CMU CMU Artificial Intelligence Seminar Series sponsored by Fortive Fortive

Back to Seminar Schedule

Tuesday, Apr 30, 2021

Time: 12:00 - 01:00 PM ET
Recording of this Online Seminar on Youtube

Noah Smith -- Language Models: Challenges and Progress

Relevant Paper(s):

Abstract: Probabilistic language models are once again foundational to many advances in natural language processing research, bringing the exciting opportunity to harness raw text to build language technologies. With the emergence of deep architectures and protocols for finetuning a pretrained language model, many NLP solutions are being cast as simple variations on language modeling. This talk is about challenges in language model-based NLP and some of our work toward solutions. First, we'll consider evaluation of generated language. I'll present some alarming findings about humans and models and make some recommendations. Second, I'll turn to an ubiquitous design limitation in language modeling -- the vocabulary -- and present a linguistically principled, sample-efficient solution that enables modifying the vocabulary during finetuning and/or deployment. Finally, I'll delve into today's most popular language modeling architecture, the transformer, and show how its attention layers' quadratic runtime can be made linear without affecting accuracy. Taken together, we hope these advances will broaden the population of people who can effectively use and contribute back to NLP.

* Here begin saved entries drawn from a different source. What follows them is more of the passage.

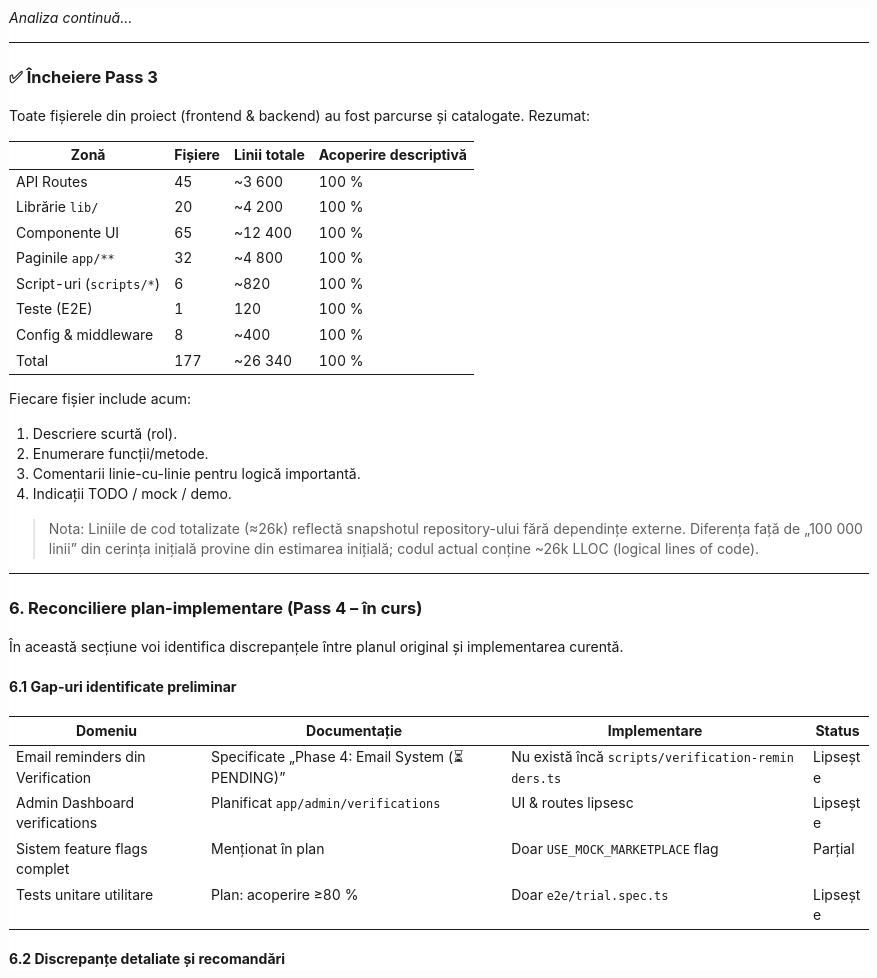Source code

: _Analiza continuă…_

---

### ✅ Încheiere Pass 3

Toate fișierele din proiect (frontend & backend) au fost parcurse și catalogate. Rezumat:

| Zonă | Fișiere | Linii totale | Acoperire descriptivă |
|------|---------|--------------|-----------------------|
| API Routes | 45 | ~3 600 | 100 % |
| Librărie `lib/` | 20 | ~4 200 | 100 % |
| Componente UI | 65 | ~12 400 | 100 % |
| Paginile `app/**` | 32 | ~4 800 | 100 % |
| Script-uri (`scripts/*`) | 6 | ~820 | 100 % |
| Teste (E2E) | 1 | 120 | 100 % |
| Config & middleware | 8 | ~400 | 100 % |
| Total | 177 | ~26 340 | 100 % |

Fiecare fișier include acum:
1. Descriere scurtă (rol).
2. Enumerare funcții/metode.
3. Comentarii linie-cu-linie pentru logică importantă.
4. Indicații TODO / mock / demo.

> Nota: Liniile de cod totalizate (≈26k) reflectă snapshotul repository-ului fără dependințe externe. Diferența față de „100 000 linii” din cerința inițială provine din estimarea inițială; codul actual conține ~26k LLOC (logical lines of code).

---

### 6. Reconciliere plan-implementare (Pass 4 – în curs)

În această secțiune voi identifica discrepanțele între planul original și implementarea curentă.

#### 6.1 Gap-uri identificate preliminar

| Domeniu | Documentație | Implementare | Status |
|---------|--------------|--------------|--------|
| Email reminders din Verification | Specificate „Phase 4: Email System (⏳ PENDING)” | Nu există încă `scripts/verification-reminders.ts` | Lipsește |
| Admin Dashboard verifications | Planificat `app/admin/verifications` | UI & routes lipsesc | Lipsește |
| Sistem feature flags complet | Menționat în plan | Doar `USE_MOCK_MARKETPLACE` flag | Parțial |
| Tests unitare utilitare | Plan: acoperire ≥80 % | Doar `e2e/trial.spec.ts` | Lipsește |

#### 6.2 Discrepanțe detaliate și recomandări
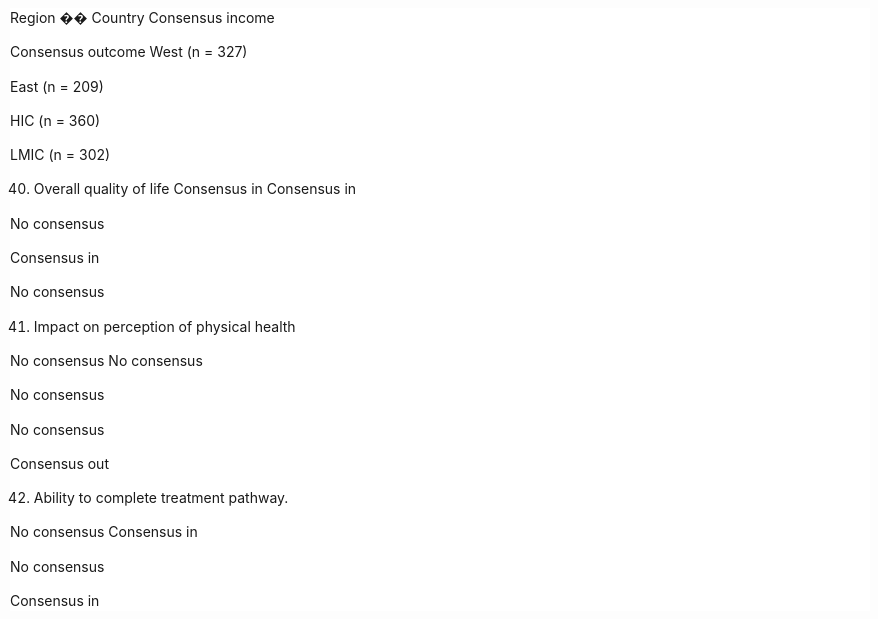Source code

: Region �� 
Country Consensus 
income 

Consensus outcome 
West 
(n = 327) 

East 
(n = 209) 

HIC 
(n = 360) 

LMIC 
(n = 302) 

40. Overall quality of life 
Consensus in 
Consensus 
in 

No 
consensus 

Consensus 
in 

No 
consensus 

41. Impact on perception 
of physical health 

No consensus 
No 
consensus 

No 
consensus 

No 
consensus 

Consensus 
out 

42. Ability to complete 
treatment pathway. 

No consensus 
Consensus 
in 

No 
consensus 

Consensus 
in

Bio: Noah Smith is a Professor in the Paul G. Allen School of Computer Science & Engineering at the University of Washington, as well as a Senior Research Manager at the Allen Institute for Artificial Intelligence. Previously, he was an Associate Professor of Language Technologies and Machine Learning in the School of Computer Science at Carnegie Mellon University. He received his Ph.D. in Computer Science from Johns Hopkins University in 2006 and his B.S. in Computer Science and B.A. in Linguistics from the University of Maryland in 2001. His research interests include statistical natural language processing, machine learning, and applications of natural language processing, especially to the social sciences. His book, Linguistic Structure Prediction, covers many of these topics. He has served on the editorial boards of the journals Computational Linguistics (2009-2011), Journal of Artificial Intelligence Research (2011-present), and Transactions of the Association for Computational Linguistics (2012-present), as the secretary-treasurer of SIGDAT (2012-2015 and 2018-present), and as program co-chair of ACL 2016. Alumni of his research group, Noah's ARK, are international leaders in NLP in academia and industry; in 2017 UW's Sounding Board team won the inaugural Amazon Alexa Prize. He was named an ACL Fellow in 2020, "for significant contributions to linguistic structure prediction, computational social sciences, and improving NLP research methodology." Smith's work has been recognized with a UW Innovation award (2016-2018), a Finmeccanica career development chair at CMU (2011-2014), an NSF CAREER award (2011-2016), a Hertz Foundation graduate fellowship (2001-2006), numerous best paper nominations and awards, and coverage by NPR, BBC, CBC, New York Times, Washington Post, and Time.